Exercise material:
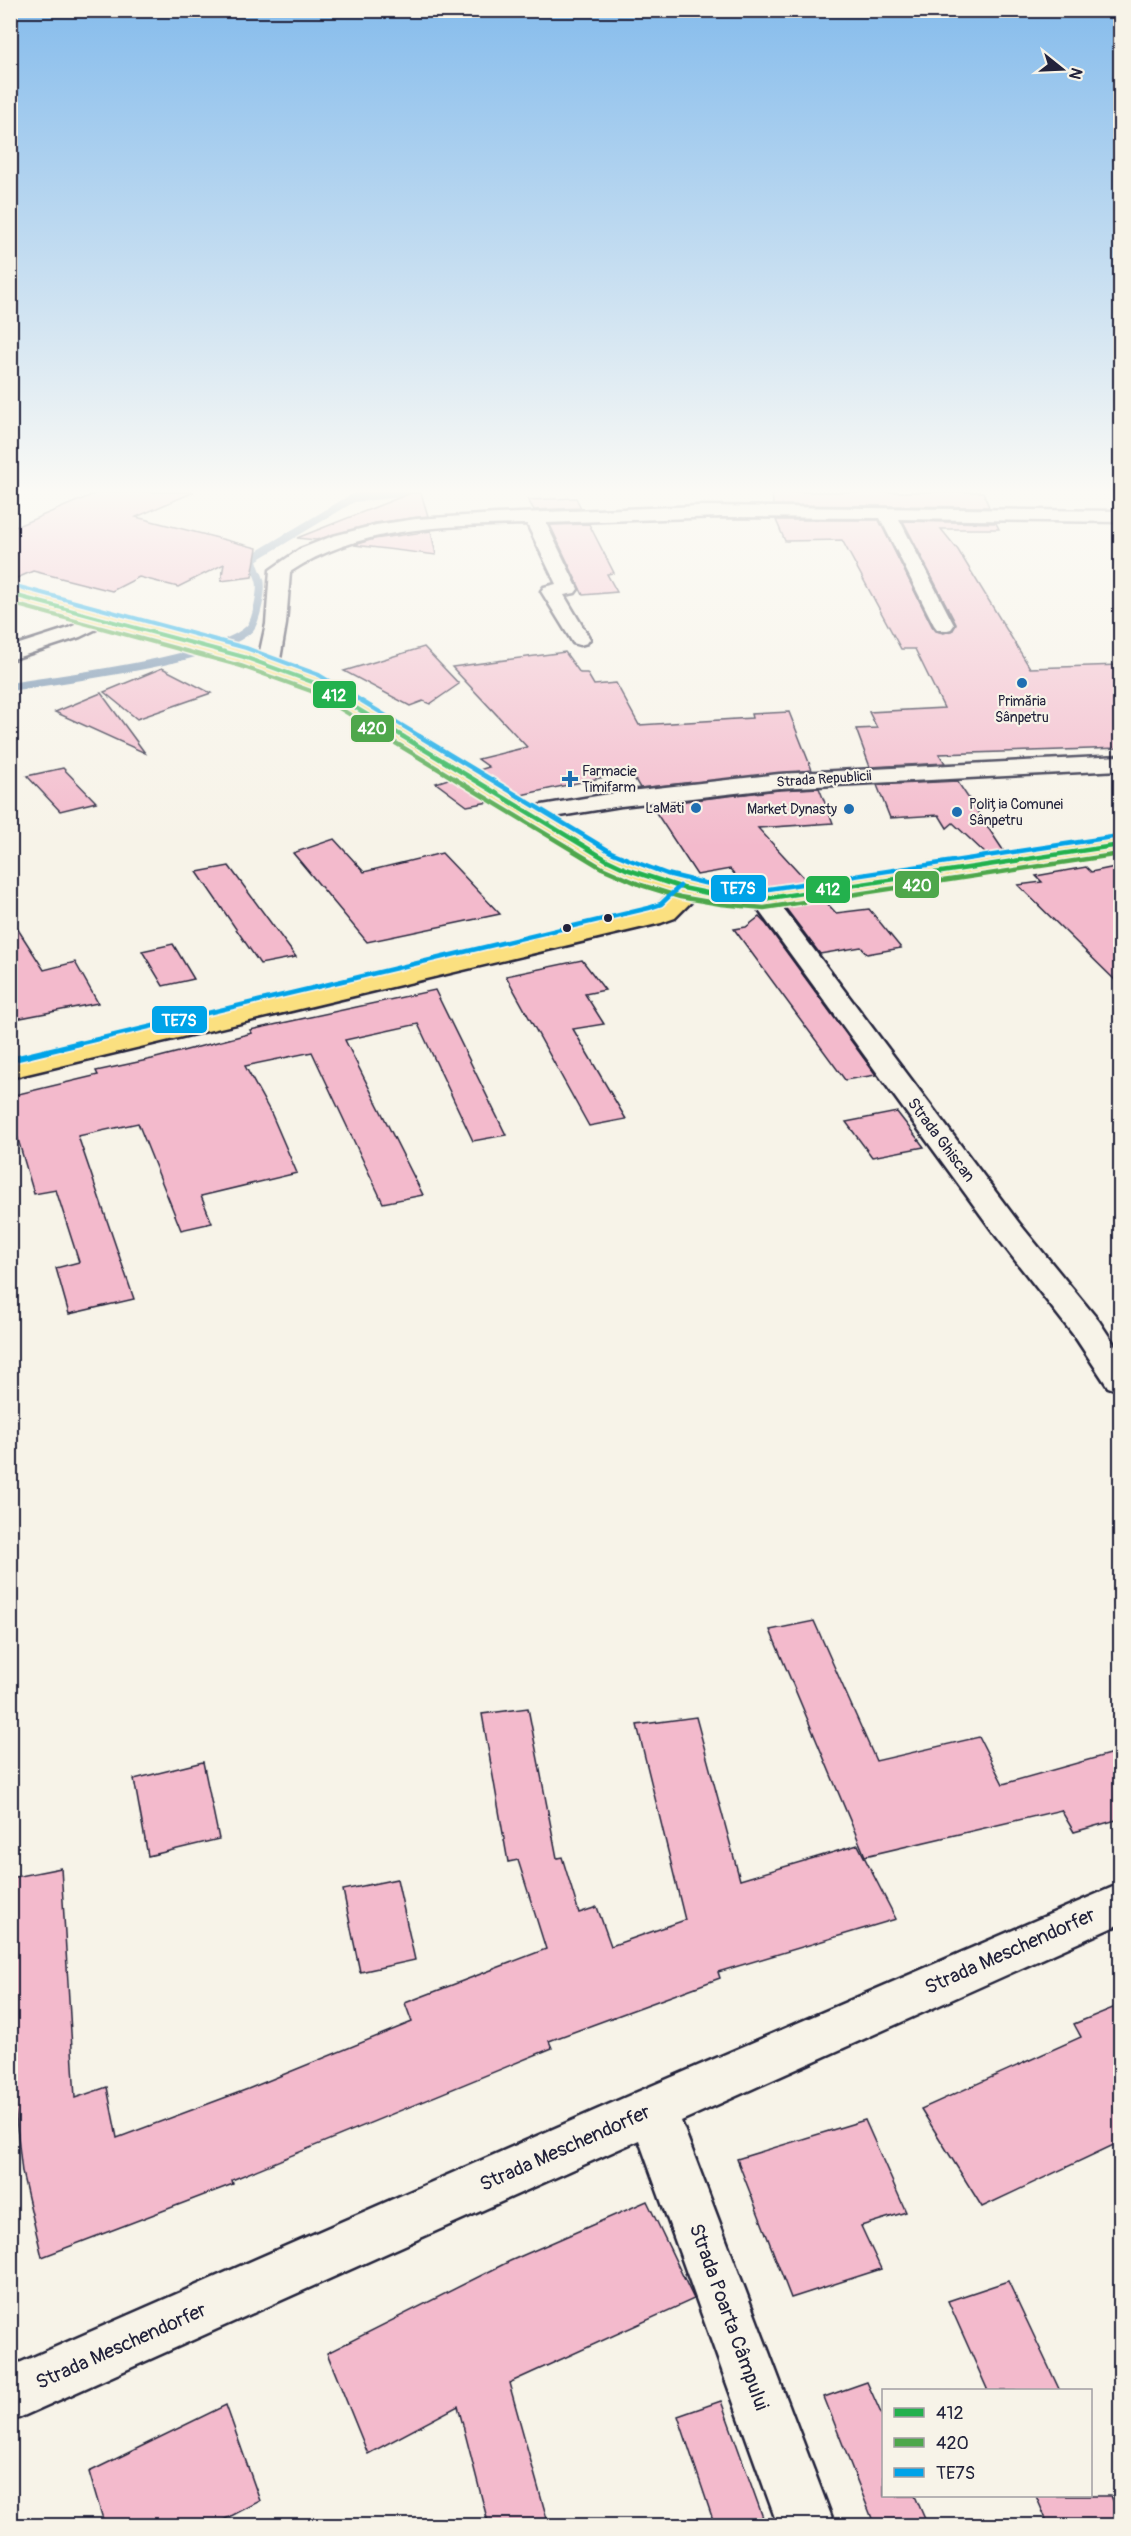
<svg xmlns="http://www.w3.org/2000/svg" width="1131" height="2536" viewBox="0 0 1131 2536" font-family="Pangolin,sans-serif">
<style>
.lines{fill:none;stroke-linecap:round;stroke-linejoin:round}
.stream{stroke:#6686a8;stroke-width:8}
.building{fill:#f3bacc;stroke:#22223b;stroke-width:1.5}
.minor-casing{stroke:#22223b;stroke-width:5}
.major-casing{stroke:#22223b;stroke-width:5}
.minor{fill:#f7f3e8;fill-rule:evenodd}
.major{fill:#fbe080;fill-rule:evenodd}
.bus-1-far1-casing{stroke:#f7f3e8;stroke-width:7}
.bus-1-casing{stroke:#f7f3e8;stroke-width:8}
.bus-2-far1-casing{stroke:#f7f3e8;stroke-width:7}
.bus-2-casing{stroke:#f7f3e8;stroke-width:8}
.bus-3-far2-casing{stroke:#f7f3e8;stroke-width:7}
.bus-3-far1-casing{stroke:#f7f3e8;stroke-width:8}
.bus-3-casing{stroke:#f7f3e8;stroke-width:10}
.bus-1-far1{stroke:#23b14d;stroke-width:4}
.bus-1{stroke:#23b14d;stroke-width:4.5}
.bus-2-far1{stroke:#4ea74b;stroke-width:4}
.bus-2{stroke:#4ea74b;stroke-width:4.5}
.bus-3-far2{stroke:#00a3e8;stroke-width:4}
.bus-3-far1{stroke:#00a3e8;stroke-width:4.5}
.bus-3{stroke:#00a3e8;stroke-width:6}
.poi-dot{fill:#1f6fb2;stroke:#f7f3e8;stroke-width:2}
.bus-dot{fill:#22223b;stroke:#f7f3e8;stroke-width:2}
.labels{text-anchor:middle;dominant-baseline:central;stroke-width:4.5;stroke-linejoin:round;paint-order:stroke}
.far-poi-label{font-size:14px;fill:#22223b;stroke:#f7f3e8;text-anchor:start}
.far-street-label{font-size:14px;fill:#22223b;stroke:#f7f3e8}
.street-label{font-size:16px;fill:#22223b;stroke:#f7f3e8}
.near-street-label{font-size:20px;fill:#22223b;stroke:#f7f3e8}
.line-badge{stroke:#f7f3e8;stroke-width:2}
.badge-label{font-size:16px;text-anchor:middle;font-weight:bold;fill:#fff}
</style>
<rect width="100%" height="100%" fill="#f7f3e8"/>
<filter id="ink" filterUnits="userSpaceOnUse"><feTurbulence type="fractalNoise" baseFrequency=".0167" numOctaves="2"/><feDisplacementMap in="SourceGraphic" scale="12" xChannelSelector="R" yChannelSelector="G"/><feConvolveMatrix kernelMatrix="1 2 1 2 8 2 1 2 1" color-interpolation-filters="sRGB"/></filter>
<g filter="url(#ink)">
<g class="lines">
<path class="stream" d="M10,687c48,-8 210,-27 240,-59 6,-7 13,-39 10,-48 -2,-8 -7,-13 -7,-22l100,-60 60,-6"/>
</g>
<g class="building">
<path d="M99,492h95l-58,25 121,31 -5,29 -31,4 3,-17 -46,23 -39,-10 -27,14 -79,-20 -23,10v-52z"/>
<path d="M772,492h211l6,15 -216,-2z"/>
<path d="M411,493h10l7,23 -53,7 -59,17 -19,-2z"/>
<path d="M576,498l5,10 -47,2 -6,-10z"/>
<path d="M776,520h103l53,106 4,5 7,2 10,-3 3,-6 -53,-103 93,2 3,6h-58l17,21 72,118 90,-3v83l-181,6 6,9 -75,4 -14,-38 21,-1 -8,-16 75,-4 -29,-59h-14l-59,-109 -57,1z"/>
<path d="M589,524l25,49 -7,1 10,18 -34,3 -33,-70z"/>
<path d="M431,531l5,24 -82,-10 20,-6z"/>
<path d="M424,647l35,37 -29,20 -7,-3 -13,5 -66,-35z"/>
<path d="M565,652l15,21h7l7,12 22,-2 23,42 113,-7 -1,-4 38,-2 23,58 -172,18 -7,-12 -7,1 -3,-4 -102,22 -42,-25 10,-3 -11,-8 49,-12 -75,-80z"/>
<path d="M162,668l49,25 -74,26 -33,-27z"/>
<path d="M101,693l44,60 -90,-41z"/>
<path d="M63,768l33,34 -36,9 -33,-35z"/>
<path d="M451,778l38,24 -22,4 -31,-23z"/>
<path d="M957,781l48,72 -18,2 -34,-32 -6,5 -8,-13 -49,3 -13,-33z"/>
<path d="M819,788l14,35 -75,5 50,54 -45,7 -16,-1 -17,-19 -33,6 -46,-70 128,-15z"/>
<path d="M334,839l30,33 78,-19 58,61 -133,28 -74,-89z"/>
<path d="M229,866l67,91 -36,7 -63,-92z"/>
<path d="M1120,866v119l-102,-100 24,-3 -6,-6 50,-9 5,5z"/>
<path d="M824,900l12,13 33,-4 32,39 -34,6 -6,-7 -41,7 -36,-48z"/>
<path d="M10,917l34,53 31,-8 23,41 -88,17z"/>
<path d="M759,917l7,7 110,151 -31,5 -111,-151 12,-2z"/>
<path d="M173,944l21,35 -31,7 -21,-35z"/>
<path d="M582,960l23,30 -20,4 19,30 -31,5 53,90 -37,7 -83,-150z"/>
<path d="M435,990l71,145 -33,6 -55,-117 -73,16 78,155 -40,8 -71,-151 -67,14 27,49 25,58 -96,23 11,27 -31,7 -43,-107 -60,13 56,163 -65,15 -13,-46 23,-6 -23,-72 -22,4 -24,-82v-16l88,-21 -2,-4 56,-12 100,-26 -2,-3z"/>
<path d="M897,1112l27,35 -52,10 -26,-35z"/>
<path d="M814,1621l62,140 103,-24 24,47 117,-33v68l-46,13 -13,-22 -196,46 -95,-226z"/>
<path d="M528,1708l29,150 5,-1 17,56 18,-6 14,39 74,-26 -48,-195 59,-8 44,163 118,-35 38,74 -178,53 2,6 -171,63 3,7 -320,132 1,4 -191,73 -20,-85 -9,-80 -3,-214 51,-10 14,230 32,-11 10,51 131,-49 164,-67 -7,-19 141,-54 -28,-89 -10,2 -26,-148z"/>
<path d="M203,1762l16,77 -71,17 -14,-77z"/>
<path d="M397,1879l18,81 -55,12 -17,-82z"/>
<path d="M1120,2005v137l-138,65 -61,-98 160,-72 -7,-13z"/>
<path d="M865,2120l41,92 -45,14 20,43 -90,29 -54,-139z"/>
<path d="M647,2201l47,98 -185,84 40,143h-60l-31,-120 -90,48 -41,-101 183,-92z"/>
<path d="M1008,2281l27,57 25,53h-72l-40,-90z"/>
<path d="M867,2382l17,38v76h31l13,30h-53l-51,-129z"/>
<path d="M721,2401l45,125h-51l-37,-110z"/>
<path d="M226,2405l34,96 -48,25h-107l-16,-54z"/>
<path d="M1036,2496h75l9,20v10h-71z"/>
</g>
<g class="lines">
<defs>
<g id="minor">
<path d="M699,506l421,5v11l-221,-3 55,106 -3,4 -7,2 -7,-2 -3,-4 -54,-107 -159,-1 -175,6 32,66 -3,4 -11,2 26,44 -3,4 -7,2 -7,-2 -32,-52 3,-4 12,-3 -29,-60c-81,2 -168,2 -237,48l-4,52 -7,41 -3,5 -8,1 -8,-1 -3,-5 9,-41 4,-54 30,-21 33,-13 43,-11 40,-6 81,-5z"/>
<path d="M102,613l7,2 3,4 -3,4 -29,14 -70,23v-13l56,-18z"/>
<path d="M1120,756v14l-341,18 -158,18 -91,15 -9,-2 -3,-5 3,-5 9,-2 91,-15 158,-18z"/>
<path d="M763,891l9,3 247,329 80,98 21,32v38l-12,-4 -33,-50 -78,-100 -243,-333 -4,-5 4,-5z"/>
<path d="M1120,1884v40l-439,197 154,405h-57l-139,-386 -629,282v-55l625,-274z"/>
</g>
<path id="major" d="M10,588l242,64 71,26 293,177c50,24 91,34 147,36l357,-53v14l-357,55 -70,-7 -18,18 -14,5 -651,155v-18l634,-149 13,-5 12,-12 -32,-11 -39,-18 -291,-177 -71,-26 -226,-62z"/>
</defs>
<use href="#minor" class="minor-casing"/>
<use href="#major" class="major-casing"/>
<use href="#minor" class="minor"/>
<use href="#major" class="major"/>
<defs>
<path id="bus-1-far1" d="M10,594l234,63 71,26 89,54"/>
<path id="bus-1" d="M402,736l205,124 19,9 57,19 39,8 41,3 357,-54"/>
<path id="bus-2-far1" d="M10,603l231,63 70,25 76,46"/>
<path id="bus-2" d="M384,736l218,132 39,17 39,12 41,7 43,4 356,-54"/>
<path id="bus-3-far2" d="M12,585l234,63 73,27 102,62"/>
<g id="bus-3-far1">
<path d="M419,736l192,116 19,8 37,14 37,9 58,7 357,-54"/>
<path d="M73,1045l576,-137 12,-4 19,-18"/>
</g>
<path id="bus-3" d="M10,1060l70,-17"/>
</defs>
<use href="#bus-1-far1" class="bus-1-far1-casing"/>
<use href="#bus-1" class="bus-1-casing"/>
<use href="#bus-2-far1" class="bus-2-far1-casing"/>
<use href="#bus-2" class="bus-2-casing"/>
<use href="#bus-3-far2" class="bus-3-far2-casing"/>
<use href="#bus-3-far1" class="bus-3-far1-casing"/>
<use href="#bus-3" class="bus-3-casing"/>
<use href="#bus-1-far1" class="bus-1-far1"/>
<use href="#bus-1" class="bus-1"/>
<use href="#bus-2-far1" class="bus-2-far1"/>
<use href="#bus-2" class="bus-2"/>
<use href="#bus-3-far2" class="bus-3-far2"/>
<use href="#bus-3-far1" class="bus-3-far1"/>
<use href="#bus-3" class="bus-3"/>
</g>
</g>
<linearGradient id="sky" x2="0" y2="1"><stop stop-color="#86bcec"/><stop offset="0.58" stop-color="#fbfaf5"/><stop offset="1" stop-color="#fbfaf5" stop-opacity="0"/></linearGradient>
<rect width="1131" height="847" fill="url(#sky)"/>
<g class="poi-dot">
<circle cx="1022" cy="683" r="6"/>
<path d="M567 770h6v6h6v6h-6v6h-6v-6h-6v-6h6z"/>
<circle cx="696" cy="808" r="6"/>
<circle cx="849" cy="809" r="6"/>
<circle cx="957" cy="812" r="6"/>
</g>
<g class="bus-dot">
<circle cx="608" cy="918" r="5"/>
<circle cx="567" cy="928" r="5"/>
</g>
<g class="labels">
<g class="far-poi-label">
<text x="1022" y="701" text-anchor="middle">Primăria<tspan x="1022" dy="16">Sânpetru</tspan></text>
<text x="582" y="771">Farmacie<tspan x="582" dy="16">Timifarm</tspan></text>
<text x="969" y="804">Poliția Comunei<tspan x="969" dy="16">Sânpetru</tspan></text>
<text x="684" y="808" text-anchor="end">LaMati</text>
<text x="837" y="809" text-anchor="end">Market Dynasty</text>
</g>
<g class="far-street-label">
<text transform="translate(824 779) rotate(-4)">Strada Republicii</text>
</g>
<g class="street-label">
<text transform="translate(941 1140) rotate(53)">Strada Ghiscan</text>
</g>
<g class="near-street-label">
<text transform="translate(1010 1951) rotate(-24)">Strada Meschendorfer</text>
<text transform="translate(565 2148) rotate(-24)">Strada Meschendorfer</text>
<text transform="translate(729 2317) rotate(70)">Strada Poarta Câmpului</text>
<text transform="translate(121 2346) rotate(-24)">Strada Meschendorfer</text>
</g>
</g>
<g class="line-badge">
<rect x="312" y="680" width="45" height="29" rx="6" fill="#23b14d"/>
<rect x="350" y="714" width="45" height="29" rx="6" fill="#4ea74b"/>
<rect x="894" y="870" width="46" height="29" rx="6" fill="#4ea74b"/>
<rect x="710" y="874" width="57" height="29" rx="6" fill="#00a3e8"/>
<rect x="805" y="875" width="46" height="29" rx="6" fill="#23b14d"/>
<rect x="151" y="1005" width="57" height="29" rx="6" fill="#00a3e8"/>
</g>
<g class="badge-label">
<text x="334" y="701">412</text>
<text x="372" y="734">420</text>
<text x="917" y="891">420</text>
<text x="738" y="894">TE7S</text>
<text x="828" y="895">412</text>
<text x="179" y="1026">TE7S</text>
</g>
<rect width="1131" height="2536" fill="none" stroke="#f7f3e8" stroke-width="36"/>
<rect x="18" y="18" width="1095" height="2500" fill="none" stroke="#22223b" stroke-width="2" filter="url(#ink)"/>
<rect x="882" y="2389" width="210" height="108" fill="#f7f3e8" stroke="#a29fa3" stroke-width="1.5"/>
<rect x="894" y="2408" width="30" height="9" fill="#23b14d" stroke="#a29fa3" stroke-width="1.5"/>
<text x="936" y="2419" font-size="18" fill="#22223b">412</text>
<rect x="894" y="2438" width="30" height="9" fill="#4ea74b" stroke="#a29fa3" stroke-width="1.5"/>
<text x="936" y="2449" font-size="18" fill="#22223b">420</text>
<rect x="894" y="2468" width="30" height="9" fill="#00a3e8" stroke="#a29fa3" stroke-width="1.5"/>
<text x="936" y="2479" font-size="18" fill="#22223b">TE7S</text>
<g transform="translate(1062 69) rotate(108)" stroke="#f7f3e8" stroke-width="4.5" paint-order="stroke">
<path d="M0-4.5L10 22L0 15L-10 22Z" fill="#22223b"/>
<text y="-9" font-size="16" font-weight="bold" text-anchor="middle" fill="#22223b">N</text>
</g>
</svg>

Task prompt:
Reproduce each line of the records in which the word "weight" appears.

Output for this task:
.badge-label{font-size:16px;text-anchor:middle;font-weight:bold;fill:#fff}
<text y="-9" font-size="16" font-weight="bold" text-anchor="middle" fill="#22223b">N</text>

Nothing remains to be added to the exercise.